In the late 1840s the Tussaud brothers Joseph and Francis, gathering relics for Madame Tussauds wax museum, visited Henri-Clément Sanson and secured parts of one of the original guillotines used during the Reign of Terror. The executioner "pawned his guillotine, and got into woeful trouble for alleged trafficking in municipal property". In 1847 he was dismissed after financial difficulties (gambling). The French government redeemed the instrument before his final execution and removed him from office shortly afterwards, at which point the 159-year Sanson legacy of executioners came to an end. He was succeeded by Charles-André Férey. According to the autobiographical preface, he then left Paris and lived for twelve years under an assumed name before returning to publish his family history.

In 1862–1863 Henri-Clément Sanson published the six-volume Sept générations d'exécuteurs, 1688–1847. Henri-Clément presents his work as a revised version of the 1830 publication. Much of the later confusion surrounding the Sanson dynasty stems from uncertainty over the succession of the office and from the limited acceptance of Henri-Clément Sanson's Sept générations d'exécuteurs as a historical source.

==Sept générations d'exécuteurs==
Volume I opens with a brief autobiographical preface followed by an extensive historical essay on the history, legal context and moral aspects of capital punishment. It discusses the historical, legal and moral aspects of the death penalty, including the influence of Cesare Beccaria, before turning to the history of the Sanson family.

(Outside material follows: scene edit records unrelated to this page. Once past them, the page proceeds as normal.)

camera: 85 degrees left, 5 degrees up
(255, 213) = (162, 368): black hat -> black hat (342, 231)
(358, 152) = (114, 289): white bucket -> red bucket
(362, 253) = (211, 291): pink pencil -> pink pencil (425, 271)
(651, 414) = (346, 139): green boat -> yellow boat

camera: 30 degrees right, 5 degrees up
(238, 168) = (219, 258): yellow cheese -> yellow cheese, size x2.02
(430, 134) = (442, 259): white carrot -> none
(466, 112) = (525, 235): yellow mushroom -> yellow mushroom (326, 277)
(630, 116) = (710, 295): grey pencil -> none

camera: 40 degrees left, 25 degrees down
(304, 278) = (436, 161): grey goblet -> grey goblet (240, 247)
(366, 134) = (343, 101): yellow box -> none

Unlike the earlier Mémoires pour servir à l'histoire de la Révolution française (1830–1831), which were initiated by Louis-François L'Héritier and partly written by Honoré de Balzac, his father, Henri Sanson publicly repudiated the publication as “a tissue of mendacious allegations and puerile inventions”. In a letter written shortly before his death in 1840, he stated that he had neither written nor authorized the memoirs and that they bore little resemblance to the papers left by his father.

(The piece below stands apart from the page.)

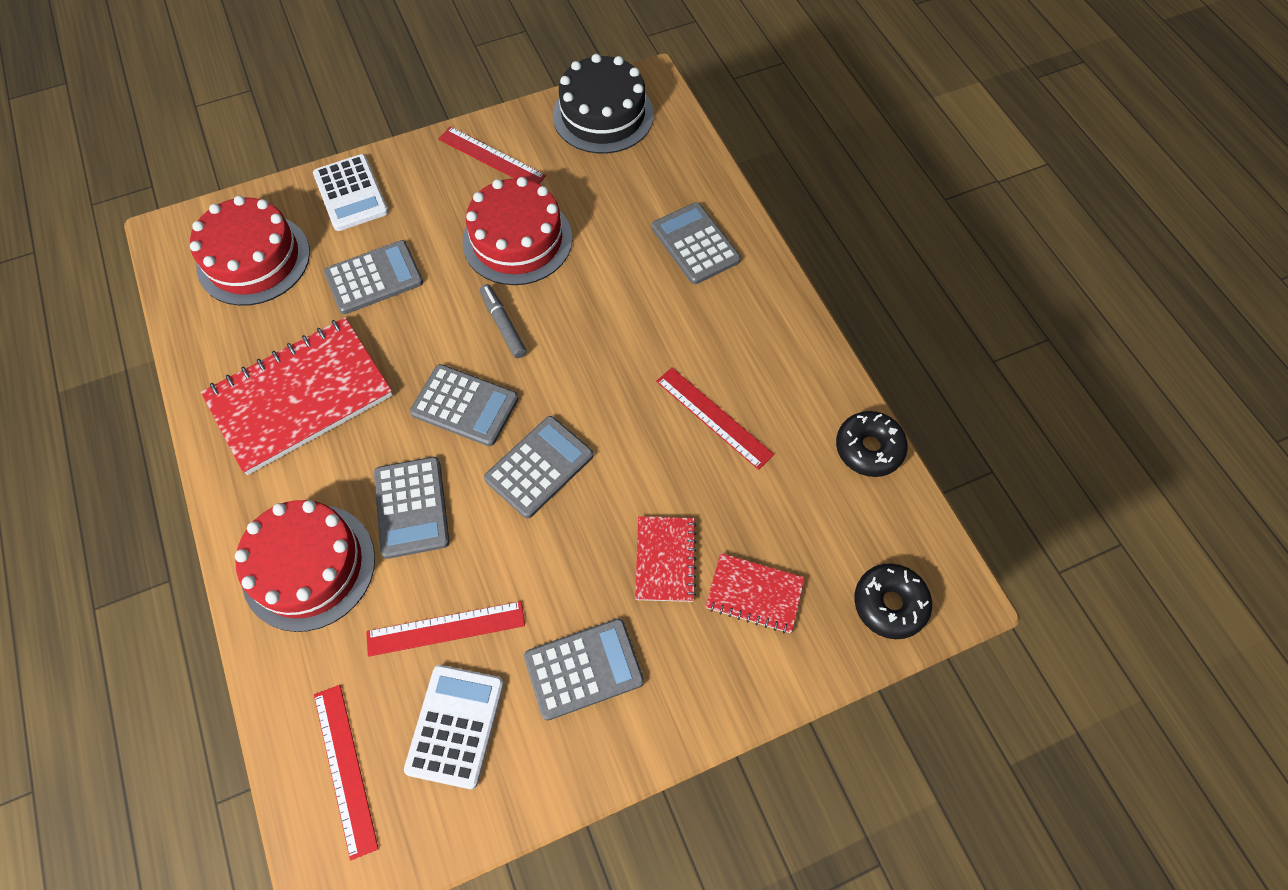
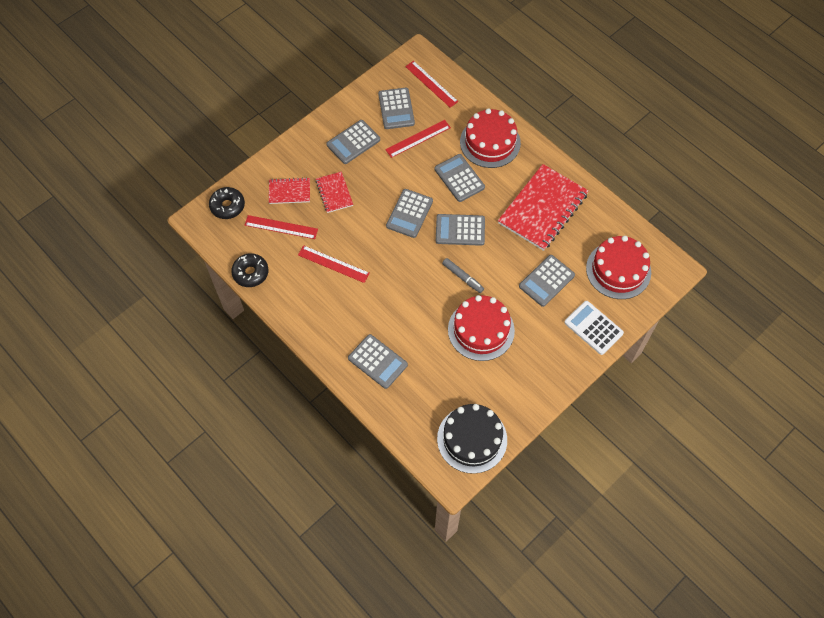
camera: 160 degrees right, 0 degrees up
(455, 726) = (396, 109): white calculator -> grey calculator
(491, 157) = (526, 381): red ruler -> red ruler (281, 227)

Henri-Clément drew upon surviving family papers as well as printed historical sources, including historians such as Toulongeon and Louis Blanc, while also quoting contemporary documents and publications. The existence of this family archive is independently documented. Contemporary accounts describe Henri Sanson showing visitors - Alexandre Dumas and Victor Hugo - his private collection, documents and execution relics at his house in the Rue des Marais. Victor Hugo later recalled that visitors were taken to a nearby workshop belonging to the charpentier des hautes-œuvres, where the guillotine was kept assembled.

In 1886 Musée Carnavalet acquired part of the collection, comprising twenty-one bound volumes of execution orders (1808–1832), now preserved in the Bibliothèque historique de la ville de Paris.

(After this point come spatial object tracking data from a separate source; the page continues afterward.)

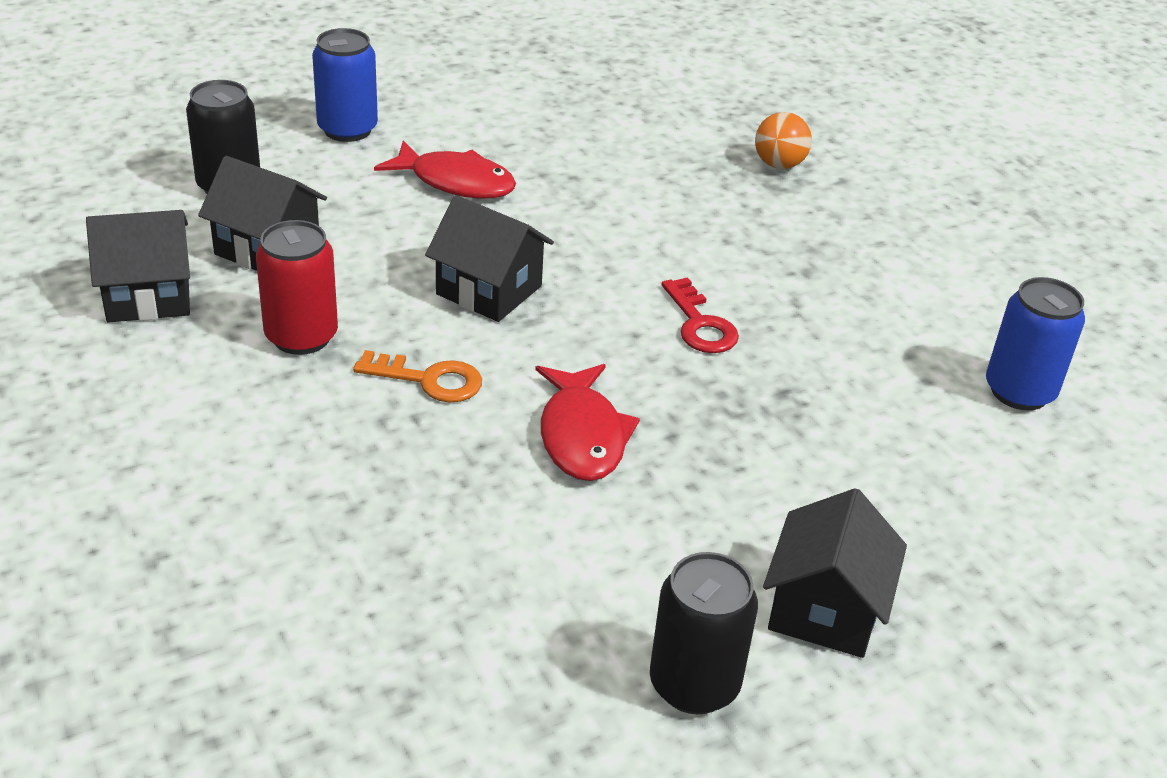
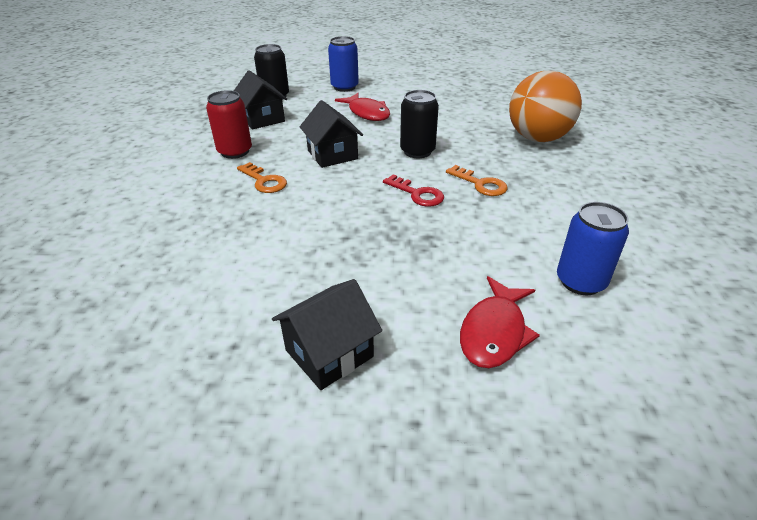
camera: 35 degrees right, 0 degrees up
(148, 296) = (199, 124): black house -> none
(582, 435) = (303, 223): red fish -> red fish (494, 332)
(694, 684) = (215, 361): black can -> black can (417, 151)
(700, 324) = (417, 194): red key -> red key turned 60 degrees counterclockwise
(772, 277) = (480, 184): none -> orange key
(779, 164) = (538, 138): orange ball -> orange ball, size x2.10

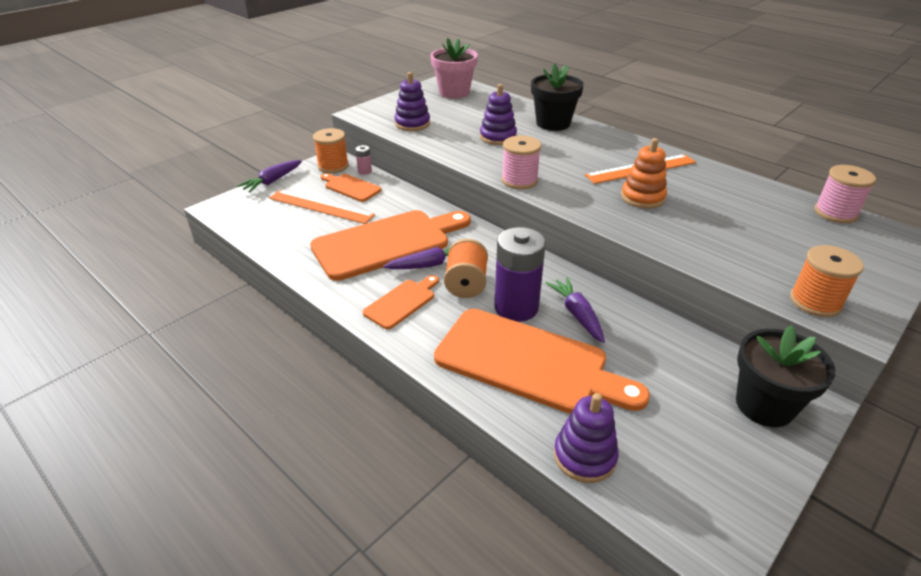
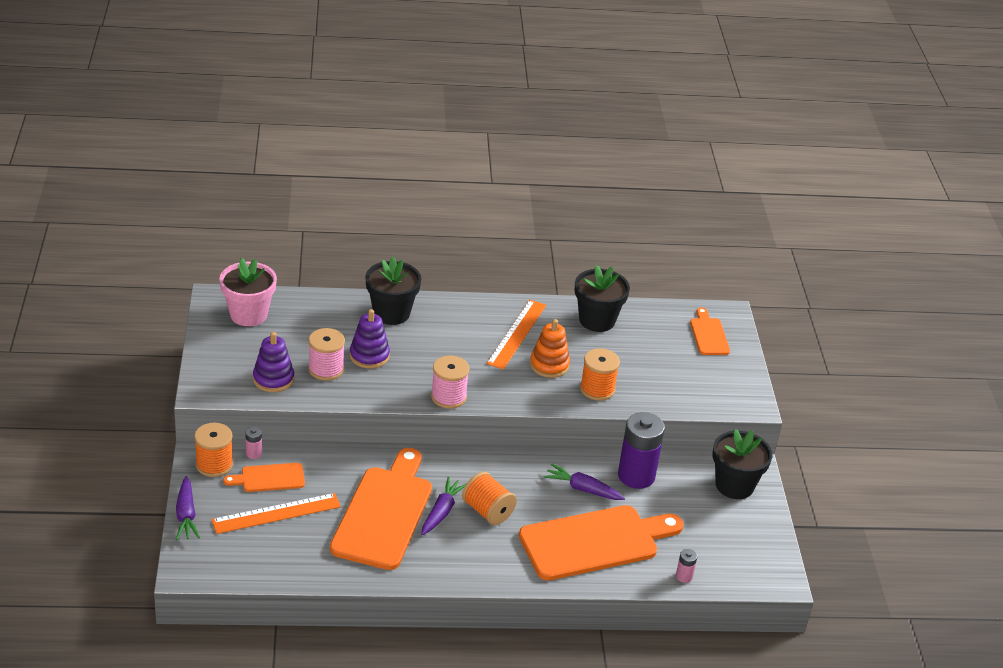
camera: 50 degrees left, 0 degrees up
(402, 302) = (466, 553): orange cutting board -> orange cutting board (708, 335)
(516, 307) = (541, 508): purple battery -> purple battery (636, 476)
(584, 456) = (684, 576): purple stacking toy -> pink battery
(736, 188) = (597, 320): none -> black flower pot
(815, 302) = (721, 400): orange spool -> orange spool (597, 389)
(835, 213) = (672, 312): pink spool -> pink spool (326, 369)

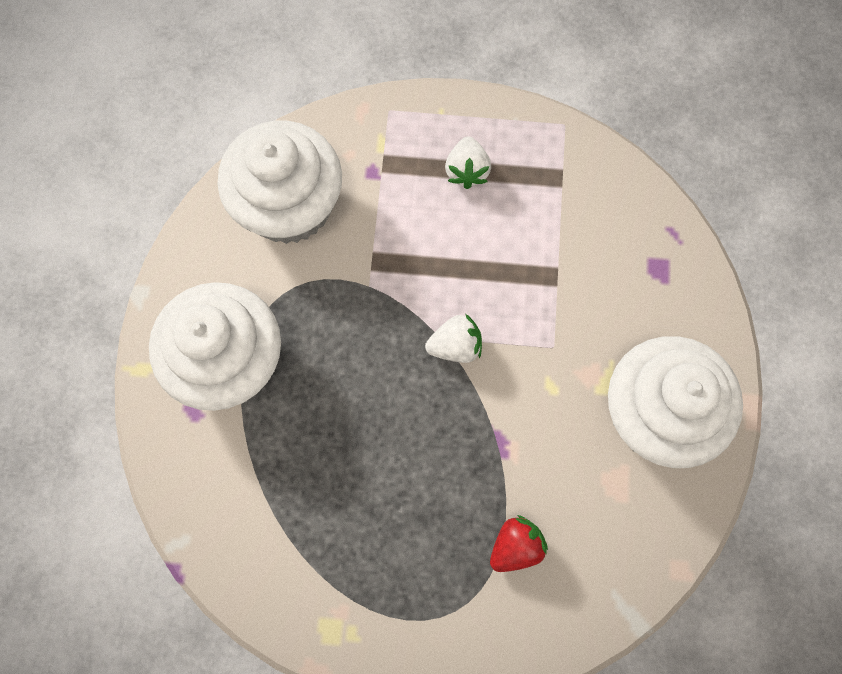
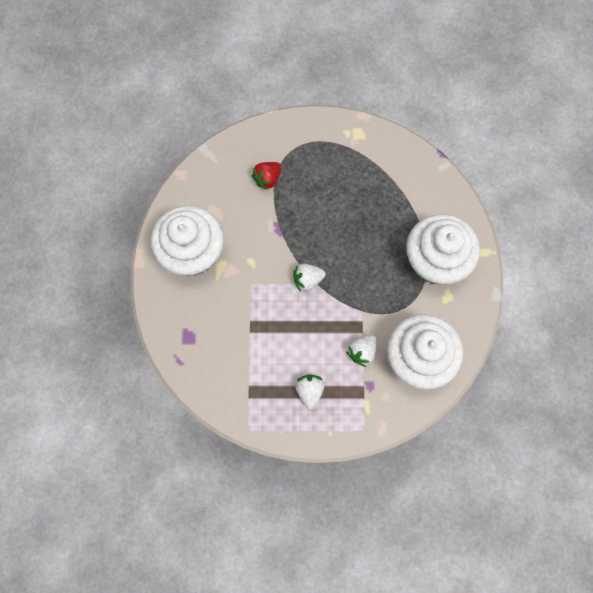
camera: 175 degrees right, 0 degrees up
(378, 222) = (362, 351): none -> white strawberry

Henri-Clément Sanson portrayed his great-grandfather as an enthusiastic student of anatomy and medicinal plants. According to family tradition, Charles-Jean-Baptiste maintained a collection of medical recipes, received patients at his home, and prepared remedies in his own laboratory, charging wealthy patients while treating the poor free of charge.

Henri-Clément Sanson also provided details about the finances of the office. After the abolition of the droit de havage under the Regency, the executioner of Paris was assigned a fixed annual salary of 16,000 livres, but payments were often delayed. According to Sanson, his ancestor Charles Sanson II eventually received 50,000 livres in notes of the Banque royale, by then severely depreciated during the collapse of John Law’s financial system; Henri-Clément claimed that these notes remained in the family papers. Besides family history, Henri-Clément Sanson's work preserves numerous observations on the institutional organisation and finances of the Paris executioner's office.

Modern historians have noted both the documentary value and the literary character of the work. Philippe Bourdin describes Henri-Clément as a man with literary interests whose memoirs combine family tradition, historical narrative and a pronounced taste for sensationalism, while remaining an important source for the history of public executions and the Sanson family.